Selon la conception classique, les archives publiques sont celles produites par l’État et les organismes qui lui sont associés (établissements publiques, bénéficiaires de délégation de service public, etc.). Les archives privées en sont, en quelque sorte, le négatif: ce sont les ensembles documentaires qui ne sont pas produits par l’État et les institutions assimilées. Les services d’archives de l’État peuvent conserver des archives privées: c’est donc bien la production et non pas l’institution de conservation qui détermine le caractère public ou privé.

Public et privé

Je voudrais questionner ici ces deux catégories – archives privées, archives publiques – sur la base de la conservation et de la valorisation des archives des mouvements sociaux de la seconde moitié du XXe siècle. Il me semblerait en effet avantageux de restituer leur caractère public, au sens par exemple de l’utilité publique, à ces documents qui sont des éléments majeurs du débat démocratique passé, présent et à venir.

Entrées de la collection
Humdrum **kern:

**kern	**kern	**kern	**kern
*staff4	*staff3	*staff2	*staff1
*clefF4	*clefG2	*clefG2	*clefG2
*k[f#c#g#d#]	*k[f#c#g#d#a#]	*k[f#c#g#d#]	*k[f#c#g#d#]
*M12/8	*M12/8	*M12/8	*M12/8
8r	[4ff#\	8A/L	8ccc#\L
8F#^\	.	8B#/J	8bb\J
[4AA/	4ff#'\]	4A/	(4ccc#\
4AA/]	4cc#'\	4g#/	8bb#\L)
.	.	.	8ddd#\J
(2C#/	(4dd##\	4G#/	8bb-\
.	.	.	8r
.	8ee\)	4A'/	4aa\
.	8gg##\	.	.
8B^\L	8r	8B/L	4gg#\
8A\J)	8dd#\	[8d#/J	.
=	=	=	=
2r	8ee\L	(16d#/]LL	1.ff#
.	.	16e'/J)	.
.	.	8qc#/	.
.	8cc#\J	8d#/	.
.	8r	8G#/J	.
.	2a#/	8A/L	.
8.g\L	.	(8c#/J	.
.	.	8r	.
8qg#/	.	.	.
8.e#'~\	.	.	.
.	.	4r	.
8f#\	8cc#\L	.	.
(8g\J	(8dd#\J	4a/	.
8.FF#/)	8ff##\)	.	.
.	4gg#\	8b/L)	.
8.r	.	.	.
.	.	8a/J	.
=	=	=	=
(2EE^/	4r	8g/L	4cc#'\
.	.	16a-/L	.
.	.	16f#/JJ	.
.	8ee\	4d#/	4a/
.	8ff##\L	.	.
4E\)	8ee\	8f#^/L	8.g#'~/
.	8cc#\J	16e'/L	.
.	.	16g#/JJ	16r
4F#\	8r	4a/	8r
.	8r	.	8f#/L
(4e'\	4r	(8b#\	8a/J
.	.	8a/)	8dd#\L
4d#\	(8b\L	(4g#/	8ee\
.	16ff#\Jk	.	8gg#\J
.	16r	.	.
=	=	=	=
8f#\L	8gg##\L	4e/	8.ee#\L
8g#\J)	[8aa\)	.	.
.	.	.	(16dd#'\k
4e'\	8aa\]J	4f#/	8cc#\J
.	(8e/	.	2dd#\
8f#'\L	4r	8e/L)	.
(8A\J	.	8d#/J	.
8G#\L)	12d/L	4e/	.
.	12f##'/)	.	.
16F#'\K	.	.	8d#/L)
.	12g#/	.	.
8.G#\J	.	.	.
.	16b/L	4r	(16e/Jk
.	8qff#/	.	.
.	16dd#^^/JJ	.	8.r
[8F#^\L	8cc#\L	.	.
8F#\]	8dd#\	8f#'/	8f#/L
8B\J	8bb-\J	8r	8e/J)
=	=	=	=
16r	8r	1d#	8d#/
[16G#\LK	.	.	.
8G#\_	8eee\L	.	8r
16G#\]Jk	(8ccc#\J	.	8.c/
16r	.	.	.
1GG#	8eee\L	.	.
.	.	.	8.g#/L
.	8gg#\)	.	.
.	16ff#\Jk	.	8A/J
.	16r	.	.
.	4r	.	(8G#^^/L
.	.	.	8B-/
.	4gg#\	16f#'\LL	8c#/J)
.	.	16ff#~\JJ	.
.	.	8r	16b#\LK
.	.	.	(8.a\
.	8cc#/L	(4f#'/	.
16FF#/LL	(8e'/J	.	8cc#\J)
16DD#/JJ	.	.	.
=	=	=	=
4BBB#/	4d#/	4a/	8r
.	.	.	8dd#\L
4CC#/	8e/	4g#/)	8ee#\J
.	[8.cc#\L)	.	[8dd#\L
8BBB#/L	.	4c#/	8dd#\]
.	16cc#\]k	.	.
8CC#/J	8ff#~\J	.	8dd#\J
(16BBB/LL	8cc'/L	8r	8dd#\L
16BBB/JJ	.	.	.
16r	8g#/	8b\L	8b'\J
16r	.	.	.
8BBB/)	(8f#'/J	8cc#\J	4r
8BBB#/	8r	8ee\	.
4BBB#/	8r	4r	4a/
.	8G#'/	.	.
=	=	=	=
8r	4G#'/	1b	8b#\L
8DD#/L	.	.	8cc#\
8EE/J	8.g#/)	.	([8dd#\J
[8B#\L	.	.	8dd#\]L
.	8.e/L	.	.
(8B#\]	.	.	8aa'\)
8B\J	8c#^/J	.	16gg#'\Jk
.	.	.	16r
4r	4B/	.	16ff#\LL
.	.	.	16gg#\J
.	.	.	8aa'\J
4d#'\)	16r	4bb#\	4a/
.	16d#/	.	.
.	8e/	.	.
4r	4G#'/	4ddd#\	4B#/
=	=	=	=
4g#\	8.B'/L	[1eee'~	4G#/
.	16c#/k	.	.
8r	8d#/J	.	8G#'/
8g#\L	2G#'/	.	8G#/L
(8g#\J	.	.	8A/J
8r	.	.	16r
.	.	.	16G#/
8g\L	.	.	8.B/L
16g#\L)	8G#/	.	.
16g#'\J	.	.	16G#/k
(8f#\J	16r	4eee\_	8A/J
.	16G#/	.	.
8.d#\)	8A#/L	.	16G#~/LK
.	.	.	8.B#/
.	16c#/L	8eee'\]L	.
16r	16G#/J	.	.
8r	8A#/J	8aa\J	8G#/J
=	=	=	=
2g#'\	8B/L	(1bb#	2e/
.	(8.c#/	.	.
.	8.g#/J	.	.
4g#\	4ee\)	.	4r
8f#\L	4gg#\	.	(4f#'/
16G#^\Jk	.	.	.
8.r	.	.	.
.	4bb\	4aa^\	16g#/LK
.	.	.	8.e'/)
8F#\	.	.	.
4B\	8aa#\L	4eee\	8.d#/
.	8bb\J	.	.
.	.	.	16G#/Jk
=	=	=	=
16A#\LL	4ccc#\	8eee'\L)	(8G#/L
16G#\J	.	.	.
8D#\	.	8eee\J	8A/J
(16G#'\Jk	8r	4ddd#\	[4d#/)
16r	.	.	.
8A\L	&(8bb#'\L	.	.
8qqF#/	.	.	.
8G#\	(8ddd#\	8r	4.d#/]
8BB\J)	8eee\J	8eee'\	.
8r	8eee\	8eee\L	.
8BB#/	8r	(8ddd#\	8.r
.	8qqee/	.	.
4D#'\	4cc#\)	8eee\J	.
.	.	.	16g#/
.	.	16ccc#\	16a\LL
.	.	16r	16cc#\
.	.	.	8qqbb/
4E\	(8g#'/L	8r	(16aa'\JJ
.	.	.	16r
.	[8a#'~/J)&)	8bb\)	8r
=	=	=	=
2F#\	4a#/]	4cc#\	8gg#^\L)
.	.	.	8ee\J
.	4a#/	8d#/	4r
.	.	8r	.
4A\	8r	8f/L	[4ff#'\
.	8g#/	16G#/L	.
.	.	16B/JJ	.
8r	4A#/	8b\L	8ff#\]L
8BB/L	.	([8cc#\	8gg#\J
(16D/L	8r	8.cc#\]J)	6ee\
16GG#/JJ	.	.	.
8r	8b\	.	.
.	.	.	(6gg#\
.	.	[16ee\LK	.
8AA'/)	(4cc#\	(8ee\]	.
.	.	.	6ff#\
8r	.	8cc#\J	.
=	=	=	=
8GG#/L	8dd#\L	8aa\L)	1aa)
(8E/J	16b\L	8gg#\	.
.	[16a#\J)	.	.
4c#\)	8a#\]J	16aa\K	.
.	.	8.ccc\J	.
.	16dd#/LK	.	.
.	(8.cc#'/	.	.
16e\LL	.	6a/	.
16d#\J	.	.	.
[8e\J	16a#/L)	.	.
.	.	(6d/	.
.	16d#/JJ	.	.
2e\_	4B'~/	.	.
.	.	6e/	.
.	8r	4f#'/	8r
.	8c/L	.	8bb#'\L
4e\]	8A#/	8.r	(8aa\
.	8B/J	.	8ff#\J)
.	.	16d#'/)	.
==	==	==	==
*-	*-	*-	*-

Énoncé écrit 1:
Répondez à ces questions sur le texte consacré aux archives publiques et privées :
(a) Selon la conception classique, par qui les archives publiques sont-elles produites ?
(b) Qu'est-ce qui détermine le caractère public ou privé des archives ?
(c) Les archives de quels mouvements servent de base pour questionner les deux catégories ?
Énoncé écrit 2: Recopiez mot pour mot le passage du texte sur les archives publiques et privées, depuis « Public et privé » jusqu'à « et à venir. » inclus.

Résultat de l'exercice 1:
(a) Par l'État et les organismes qui lui sont associés (établissements publics, bénéficiaires de délégation de service public, etc.).
(b) C'est la production, et non l'institution de conservation.
(c) Celles des mouvements sociaux de la seconde moitié du XXe siècle.

Résultat de l'exercice 2:
Public et privé

Je voudrais questionner ici ces deux catégories – archives privées, archives publiques – sur la base de la conservation et de la valorisation des archives des mouvements sociaux de la seconde moitié du XXe siècle. Il me semblerait en effet avantageux de restituer leur caractère public, au sens par exemple de l’utilité publique, à ces documents qui sont des éléments majeurs du débat démocratique passé, présent et à venir.